Agaat - Marlene van Niekerk [57]
Ai, Milla, what a wonderful man you married, if only Thys were like him.
You played along for a while.
What’s wrong with Thys? you asked, he looks like a real pillar of strength to me.
Thys, he, he is . . . hard.
But with you? you asked, with you he is surely soft?
Beatrice looked away.
What got into you? Did you want to shock her? Perhaps you thought your pregnancy gave you licence, gave you power, liberty to be open-hearted.
Pretty Jak de Wet is a dog, Beatrice, you said. A Doberman if you like, fine of build with a beautiful muzzle, but a dog nevertheless.
Then you told her about Jak, about how he treated you. She listened.
You told her everything about the painting of the cabinets and the dragging across the cement and the scratches and the bruises and how it had gone on over the years, and how he had withdrawn into himself, a time-bomb waiting to explode. She’d always thought there was something wrong, she said. The more you told, the less she wanted to hear, but you kept her there.
Why did I marry him, Beatrice? you asked, who is this man? The more I stare at these photos to try and understand, the more the mystery deepens.
Perhaps, Beatrice began, you could see she was hesitant, perhaps you wanted to share in his . . . in his . . .
Beatrice looked away. You waited for her to continue.
Perhaps you’re dependent on his . . .
She took her handbag, left her sentence hanging in the air. You changed the subject.
No, you said, don’t go yet, it’s your turn now, you talk to me now, I also guess my guesses about you, you know.
And then you saw it, how she clammed shut, how the defensiveness came over her, over her mouth and into her eyes. More than defensiveness, disgust, judgement. Of you, not of Jak.
I shall never talk out of the house, Milla. Marriage is holy and it’s private. Everything depends on that. Thys has his faults but he’s a good human being, a good man, and I stand by him through thick and thin, as I promised before the holy Lord.
On her heel she turned and walked out. You went and sat on a chair there in Jak’s room, in his display case, as if his displayed wares had to forgive you for what you’d let out of the bag. What dark mood was it that drove you out of there? You took his camera that was lying on his desk, and went looking for him.

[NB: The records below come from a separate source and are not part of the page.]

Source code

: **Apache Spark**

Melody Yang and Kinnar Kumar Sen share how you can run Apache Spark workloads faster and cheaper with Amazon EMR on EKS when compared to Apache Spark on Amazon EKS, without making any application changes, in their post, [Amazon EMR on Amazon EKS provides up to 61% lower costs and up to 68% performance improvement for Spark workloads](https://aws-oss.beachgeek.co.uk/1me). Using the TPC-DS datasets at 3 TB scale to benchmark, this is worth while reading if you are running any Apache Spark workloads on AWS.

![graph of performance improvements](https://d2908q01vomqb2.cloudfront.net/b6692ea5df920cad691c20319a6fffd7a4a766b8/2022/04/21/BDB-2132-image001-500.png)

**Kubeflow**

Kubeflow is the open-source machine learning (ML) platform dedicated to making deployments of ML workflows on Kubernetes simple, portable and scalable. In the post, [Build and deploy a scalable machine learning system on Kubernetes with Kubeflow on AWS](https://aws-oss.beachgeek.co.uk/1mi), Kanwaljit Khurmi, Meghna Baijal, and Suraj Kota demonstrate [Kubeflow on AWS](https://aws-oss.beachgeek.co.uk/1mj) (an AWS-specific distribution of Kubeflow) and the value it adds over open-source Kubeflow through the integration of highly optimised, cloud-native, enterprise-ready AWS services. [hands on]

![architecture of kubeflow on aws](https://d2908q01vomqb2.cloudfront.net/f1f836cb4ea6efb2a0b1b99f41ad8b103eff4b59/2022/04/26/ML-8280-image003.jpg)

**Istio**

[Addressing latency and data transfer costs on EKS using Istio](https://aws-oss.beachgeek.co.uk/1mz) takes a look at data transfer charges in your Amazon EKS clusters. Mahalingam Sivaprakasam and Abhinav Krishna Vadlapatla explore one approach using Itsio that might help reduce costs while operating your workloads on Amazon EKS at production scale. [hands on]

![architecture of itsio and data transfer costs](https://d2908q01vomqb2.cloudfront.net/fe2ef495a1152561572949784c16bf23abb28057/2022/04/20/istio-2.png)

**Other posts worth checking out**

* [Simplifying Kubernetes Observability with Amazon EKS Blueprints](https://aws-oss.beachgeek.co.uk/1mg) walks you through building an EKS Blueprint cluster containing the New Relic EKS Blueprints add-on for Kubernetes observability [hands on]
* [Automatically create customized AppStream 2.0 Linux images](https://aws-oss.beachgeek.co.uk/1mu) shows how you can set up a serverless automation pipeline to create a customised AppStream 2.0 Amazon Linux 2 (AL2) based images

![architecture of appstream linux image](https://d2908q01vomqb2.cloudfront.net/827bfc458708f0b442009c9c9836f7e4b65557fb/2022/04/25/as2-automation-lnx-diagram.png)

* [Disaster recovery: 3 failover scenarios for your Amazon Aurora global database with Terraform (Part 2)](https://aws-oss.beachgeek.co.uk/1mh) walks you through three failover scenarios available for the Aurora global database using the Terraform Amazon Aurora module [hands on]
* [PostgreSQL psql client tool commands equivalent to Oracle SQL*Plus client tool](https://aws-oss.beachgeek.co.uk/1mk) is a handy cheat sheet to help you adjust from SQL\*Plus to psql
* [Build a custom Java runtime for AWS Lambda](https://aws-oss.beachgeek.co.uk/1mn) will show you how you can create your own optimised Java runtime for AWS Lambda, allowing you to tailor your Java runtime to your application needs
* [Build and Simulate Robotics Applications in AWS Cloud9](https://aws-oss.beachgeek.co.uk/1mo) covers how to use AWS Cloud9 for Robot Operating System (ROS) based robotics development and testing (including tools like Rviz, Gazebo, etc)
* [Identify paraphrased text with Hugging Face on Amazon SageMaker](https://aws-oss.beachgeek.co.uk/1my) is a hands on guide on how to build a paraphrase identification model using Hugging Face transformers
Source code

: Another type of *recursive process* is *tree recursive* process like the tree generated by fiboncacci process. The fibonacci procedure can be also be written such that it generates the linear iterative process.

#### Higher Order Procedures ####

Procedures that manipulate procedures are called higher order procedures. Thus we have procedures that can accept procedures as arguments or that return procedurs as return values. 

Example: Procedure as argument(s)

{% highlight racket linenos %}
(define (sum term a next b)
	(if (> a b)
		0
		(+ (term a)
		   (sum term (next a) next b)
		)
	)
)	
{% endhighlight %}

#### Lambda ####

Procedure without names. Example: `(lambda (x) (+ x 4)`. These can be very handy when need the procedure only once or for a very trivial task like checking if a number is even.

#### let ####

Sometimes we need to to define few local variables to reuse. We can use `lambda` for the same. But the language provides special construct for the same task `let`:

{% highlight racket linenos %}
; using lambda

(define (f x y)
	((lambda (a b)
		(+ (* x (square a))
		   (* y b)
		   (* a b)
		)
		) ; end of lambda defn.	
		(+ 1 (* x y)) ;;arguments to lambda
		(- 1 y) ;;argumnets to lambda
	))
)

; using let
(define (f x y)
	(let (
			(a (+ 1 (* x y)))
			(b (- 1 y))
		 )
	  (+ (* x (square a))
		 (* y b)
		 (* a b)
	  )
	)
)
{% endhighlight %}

You found him in the implement shed with the new ripper. You walked across the yard slowly, your body was big, it was a month before Jakkie’s arrival. The plough had been delivered that very morning by the agent of International Harvester. You had a good reason to go and look for him because lunch was on the table. The shed was dark, you stood still for your eyes to adjust. Jak was standing caressing the seed hopper of the new plough. His lips were moving.
Soilmaster, you heard him say. The word sounded clearly in the shed. He squatted into the backside of the plough, his eyes closed while he played his hands up and down over the teeth.

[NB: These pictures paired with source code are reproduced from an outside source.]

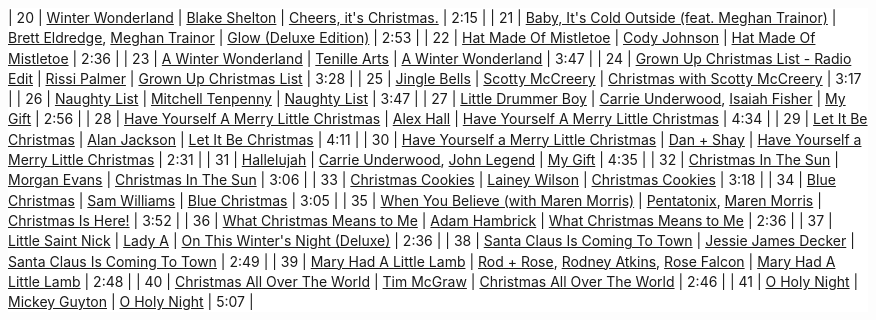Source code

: | 20 | [Winter Wonderland](https://open.spotify.com/track/0qJYo7i9IzWWm4nkHmnth9) | [Blake Shelton](https://open.spotify.com/artist/1UTPBmNbXNTittyMJrNkvw) | [Cheers, it's Christmas.](https://open.spotify.com/album/5JfiJ4oEv1EifTvX9vkTFk) | 2:15 |
| 21 | [Baby, It's Cold Outside \(feat\. Meghan Trainor\)](https://open.spotify.com/track/3iLuRYqDqqTalagFbUfv6j) | [Brett Eldredge](https://open.spotify.com/artist/0qSX3s5pJnAlSsgsCne8Cz), [Meghan Trainor](https://open.spotify.com/artist/6JL8zeS1NmiOftqZTRgdTz) | [Glow \(Deluxe Edition\)](https://open.spotify.com/album/1MRT2V3JLYB6fL2TLJy2Rd) | 2:53 |
| 22 | [Hat Made Of Mistletoe](https://open.spotify.com/track/3OfH1IMhs7MyX0gzLzsNhJ) | [Cody Johnson](https://open.spotify.com/artist/6zLBxLdl60ekBLpawtT63I) | [Hat Made Of Mistletoe](https://open.spotify.com/album/2nuDwSPbrC2zdxzMsYjlXF) | 2:36 |
| 23 | [A Winter Wonderland](https://open.spotify.com/track/4nAUnmAleft0hDpqmdu3FR) | [Tenille Arts](https://open.spotify.com/artist/0gSAxSvAApQc71cTpoXDFu) | [A Winter Wonderland](https://open.spotify.com/album/69ZuHdZChWsNWYbOjY0aGl) | 3:47 |
| 24 | [Grown Up Christmas List \- Radio Edit](https://open.spotify.com/track/5MrcrywU3MOpyqvM1lPOCC) | [Rissi Palmer](https://open.spotify.com/artist/5M6DR8vZz7e0DZmIHKyjZQ) | [Grown Up Christmas List](https://open.spotify.com/album/3s55KWHeCpQRuFNGPMyeR7) | 3:28 |
| 25 | [Jingle Bells](https://open.spotify.com/track/5StFIP3C73ta37L26k5AxR) | [Scotty McCreery](https://open.spotify.com/artist/6ZV6lGY0prbqpTD0Md8i29) | [Christmas with Scotty McCreery](https://open.spotify.com/album/7xY3dwj2terBE72lfMF0U6) | 3:17 |
| 26 | [Naughty List](https://open.spotify.com/track/0dEYIkPse3ciytvUEe7ZZu) | [Mitchell Tenpenny](https://open.spotify.com/artist/1p6CdzJRoicjRcSdWoB9Qc) | [Naughty List](https://open.spotify.com/album/0ECQqczzPAXQ6AMw5Z9HrX) | 3:47 |
| 27 | [Little Drummer Boy](https://open.spotify.com/track/59d79IC1QUCiWiEPb2bdLp) | [Carrie Underwood](https://open.spotify.com/artist/4xFUf1FHVy696Q1JQZMTRj), [Isaiah Fisher](https://open.spotify.com/artist/70keqETgUbAWzsr3cfjsq3) | [My Gift](https://open.spotify.com/album/1wI9NGtQCnhyweuVACpXW4) | 2:56 |
| 28 | [Have Yourself A Merry Little Christmas](https://open.spotify.com/track/2yl1PQ1M2lEzISV7xemFee) | [Alex Hall](https://open.spotify.com/artist/0uQBEPm8cAptCNmTWhio8o) | [Have Yourself A Merry Little Christmas](https://open.spotify.com/album/6aZuXbMJjFf8zcbA27h3HD) | 4:34 |
| 29 | [Let It Be Christmas](https://open.spotify.com/track/70OrTBlb0RLKNfxWE6fZZM) | [Alan Jackson](https://open.spotify.com/artist/4mxWe1mtYIYfP040G38yvS) | [Let It Be Christmas](https://open.spotify.com/album/1IwTlARBAG1aVi9uIBmZqm) | 4:11 |
| 30 | [Have Yourself a Merry Little Christmas](https://open.spotify.com/track/5snVLlkq2g6xMRGWJNgupo) | [Dan + Shay](https://open.spotify.com/artist/7z5WFjZAIYejWy0NI5lv4T) | [Have Yourself a Merry Little Christmas](https://open.spotify.com/album/0KJ0EP9lLzUALYxiIlohun) | 2:31 |
| 31 | [Hallelujah](https://open.spotify.com/track/2olKV1Kl0yp2WdK78jcFsR) | [Carrie Underwood](https://open.spotify.com/artist/4xFUf1FHVy696Q1JQZMTRj), [John Legend](https://open.spotify.com/artist/5y2Xq6xcjJb2jVM54GHK3t) | [My Gift](https://open.spotify.com/album/1wI9NGtQCnhyweuVACpXW4) | 4:35 |
| 32 | [Christmas In The Sun](https://open.spotify.com/track/44HXNf5vL1AaKiscbtjAwz) | [Morgan Evans](https://open.spotify.com/artist/6fzQ81ouajOEFqCIB9VwrS) | [Christmas In The Sun](https://open.spotify.com/album/6feYZwtx7wTMYym3cjNyFB) | 3:06 |
| 33 | [Christmas Cookies](https://open.spotify.com/track/6dbIeqnVh8nlccrQYdpbGE) | [Lainey Wilson](https://open.spotify.com/artist/6tPHARSq45lQ8BSALCfkFC) | [Christmas Cookies](https://open.spotify.com/album/39lVCJJRvz4FQ3ASPL1MiF) | 3:18 |
| 34 | [Blue Christmas](https://open.spotify.com/track/5GKKuPZMIC8M1U9h6uG6rh) | [Sam Williams](https://open.spotify.com/artist/4cwkbiVtJw6GUOka2ZFZqz) | [Blue Christmas](https://open.spotify.com/album/6tVWfcDolOGbPJm0SWfOP4) | 3:05 |
| 35 | [When You Believe \(with Maren Morris\)](https://open.spotify.com/track/4jDXtVGAmIqu3Fc8ODzhmb) | [Pentatonix](https://open.spotify.com/artist/26AHtbjWKiwYzsoGoUZq53), [Maren Morris](https://open.spotify.com/artist/6WY7D3jk8zTrHtmkqqo5GI) | [Christmas Is Here!](https://open.spotify.com/album/6thZNGX8hUVSjUrqJgPB9b) | 3:52 |
| 36 | [What Christmas Means to Me](https://open.spotify.com/track/2WBfmxOXnDxcm7sZOE5dSE) | [Adam Hambrick](https://open.spotify.com/artist/5KGZH5Opah1A66dZ2TuWAX) | [What Christmas Means to Me](https://open.spotify.com/album/1wqKDHvJ8JkfRcCETLPw4c) | 2:36 |
| 37 | [Little Saint Nick](https://open.spotify.com/track/6luTECHWWvGbAft9qmBGPL) | [Lady A](https://open.spotify.com/artist/32WkQRZEVKSzVAAYqukAEA) | [On This Winter's Night \(Deluxe\)](https://open.spotify.com/album/6ww6efJkv3ytQfbEyMosPu) | 2:36 |
| 38 | [Santa Claus Is Coming To Town](https://open.spotify.com/track/5wWH8VUqvXBLhM3BLQekpz) | [Jessie James Decker](https://open.spotify.com/artist/0GzIauSfKRc5BlNXpTWAGz) | [Santa Claus Is Coming To Town](https://open.spotify.com/album/3mXPWjL8i4bEIEChLtpy1Q) | 2:49 |
| 39 | [Mary Had A Little Lamb](https://open.spotify.com/track/7mdaecge9hB8VZyrqQMDBM) | [Rod + Rose](https://open.spotify.com/artist/6xWrMsqTNDV7Pi10GWUhuZ), [Rodney Atkins](https://open.spotify.com/artist/2qgvmDsc4jrqbAbjq1HGM2), [Rose Falcon](https://open.spotify.com/artist/3M2ei8oRgZ3TwTo6F6votj) | [Mary Had A Little Lamb](https://open.spotify.com/album/7hSSwV7RWL4slYauUvt3BW) | 2:48 |
| 40 | [Christmas All Over The World](https://open.spotify.com/track/2B2SBcM4e3Uzaav5GVhQY9) | [Tim McGraw](https://open.spotify.com/artist/6roFdX1y5BYSbp60OTJWMd) | [Christmas All Over The World](https://open.spotify.com/album/7FSO75sI5gwkJGZyXK0aVM) | 2:46 |
| 41 | [O Holy Night](https://open.spotify.com/track/35L5f32OEgIu5yLVfJHFtJ) | [Mickey Guyton](https://open.spotify.com/artist/6nfN5B7Jmi853SHa9106Hz) | [O Holy Night](https://open.spotify.com/album/007MiUATIZAETzwP71vjxQ) | 5:07 |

You wanted to turn away and leave, you held the camera behind your back, but he’d already seen you.
Milla, he called after you.
Come and eat, you wanted to say, but then you said something else.

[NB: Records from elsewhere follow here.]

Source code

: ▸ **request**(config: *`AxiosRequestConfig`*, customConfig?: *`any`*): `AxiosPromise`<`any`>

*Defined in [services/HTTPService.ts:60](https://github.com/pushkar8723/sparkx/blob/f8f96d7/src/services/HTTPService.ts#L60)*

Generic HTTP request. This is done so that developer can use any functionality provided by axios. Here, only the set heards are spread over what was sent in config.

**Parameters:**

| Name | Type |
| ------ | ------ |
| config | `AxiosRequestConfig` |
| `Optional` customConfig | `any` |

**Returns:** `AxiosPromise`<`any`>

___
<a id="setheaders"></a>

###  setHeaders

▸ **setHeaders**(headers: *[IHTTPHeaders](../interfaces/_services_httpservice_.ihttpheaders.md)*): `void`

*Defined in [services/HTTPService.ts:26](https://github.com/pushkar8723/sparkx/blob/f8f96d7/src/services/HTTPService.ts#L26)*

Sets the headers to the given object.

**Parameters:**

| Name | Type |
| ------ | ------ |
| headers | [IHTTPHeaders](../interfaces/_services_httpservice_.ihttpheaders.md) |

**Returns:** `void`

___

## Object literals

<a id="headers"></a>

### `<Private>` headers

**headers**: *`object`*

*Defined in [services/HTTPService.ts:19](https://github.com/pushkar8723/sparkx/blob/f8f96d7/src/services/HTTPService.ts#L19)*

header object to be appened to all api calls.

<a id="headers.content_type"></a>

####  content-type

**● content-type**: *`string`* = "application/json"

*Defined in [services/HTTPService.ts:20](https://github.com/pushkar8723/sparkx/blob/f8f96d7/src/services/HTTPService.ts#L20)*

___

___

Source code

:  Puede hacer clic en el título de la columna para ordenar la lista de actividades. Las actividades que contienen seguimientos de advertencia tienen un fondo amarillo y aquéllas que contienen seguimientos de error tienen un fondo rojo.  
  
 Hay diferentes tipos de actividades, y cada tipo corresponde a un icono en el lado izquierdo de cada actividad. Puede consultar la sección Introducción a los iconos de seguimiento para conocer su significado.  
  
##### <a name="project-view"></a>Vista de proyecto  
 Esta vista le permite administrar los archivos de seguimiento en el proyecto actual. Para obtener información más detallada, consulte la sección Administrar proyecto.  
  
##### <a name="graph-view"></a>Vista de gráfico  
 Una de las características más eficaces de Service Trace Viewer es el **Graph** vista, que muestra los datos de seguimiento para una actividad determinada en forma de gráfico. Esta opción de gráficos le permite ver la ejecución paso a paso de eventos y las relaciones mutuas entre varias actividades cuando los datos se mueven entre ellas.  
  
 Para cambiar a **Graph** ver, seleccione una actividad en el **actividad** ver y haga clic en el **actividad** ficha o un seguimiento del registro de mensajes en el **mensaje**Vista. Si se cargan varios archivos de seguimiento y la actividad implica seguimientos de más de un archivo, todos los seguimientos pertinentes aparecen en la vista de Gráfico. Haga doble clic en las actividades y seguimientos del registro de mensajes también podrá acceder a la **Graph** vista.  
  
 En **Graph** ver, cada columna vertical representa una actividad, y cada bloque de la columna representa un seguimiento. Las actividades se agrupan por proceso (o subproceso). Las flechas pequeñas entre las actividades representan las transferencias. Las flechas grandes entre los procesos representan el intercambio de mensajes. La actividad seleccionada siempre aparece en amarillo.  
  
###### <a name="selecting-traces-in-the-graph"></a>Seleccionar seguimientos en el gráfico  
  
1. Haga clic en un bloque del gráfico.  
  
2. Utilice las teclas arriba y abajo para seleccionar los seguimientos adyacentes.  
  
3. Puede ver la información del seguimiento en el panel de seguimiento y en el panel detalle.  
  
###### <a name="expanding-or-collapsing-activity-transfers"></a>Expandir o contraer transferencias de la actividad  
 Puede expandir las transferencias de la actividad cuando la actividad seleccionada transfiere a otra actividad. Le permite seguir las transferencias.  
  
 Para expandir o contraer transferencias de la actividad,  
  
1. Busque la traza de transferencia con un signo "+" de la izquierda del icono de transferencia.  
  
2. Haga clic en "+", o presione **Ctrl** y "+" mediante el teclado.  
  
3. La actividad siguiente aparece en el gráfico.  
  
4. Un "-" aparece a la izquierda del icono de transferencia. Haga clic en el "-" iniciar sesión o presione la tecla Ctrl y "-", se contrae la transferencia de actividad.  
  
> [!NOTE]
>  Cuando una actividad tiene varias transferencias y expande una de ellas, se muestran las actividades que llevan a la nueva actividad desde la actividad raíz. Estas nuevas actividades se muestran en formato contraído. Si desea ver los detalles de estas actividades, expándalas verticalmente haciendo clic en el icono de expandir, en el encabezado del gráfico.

Then you said to him, move the plough out under the wild fig, I want to take photos. And you walked back to the house with your heart filled with dark feelings and you paged through his wardrobe until you found an olive-green shirt.
This will show off the red of the plough more clearly, you said, they’re complementary colours, red and green.
And then you posed him, like this and like that, and you aimed from below and from above, from near and from far, full and half and quarter profiles.
Smile, you said. Pensive. Say cheese, sing, happy days are here again, sing, I talk to the trees.
The farm kids also wanted to be in the photos. They swarmed all over the plough like bats and fiddled and fidgeted everywhere as if they might find something edible there. And then Jak said abruptly, that’s enough, he was tired now. Certainly the first time that you’d heard him say that of a photo session.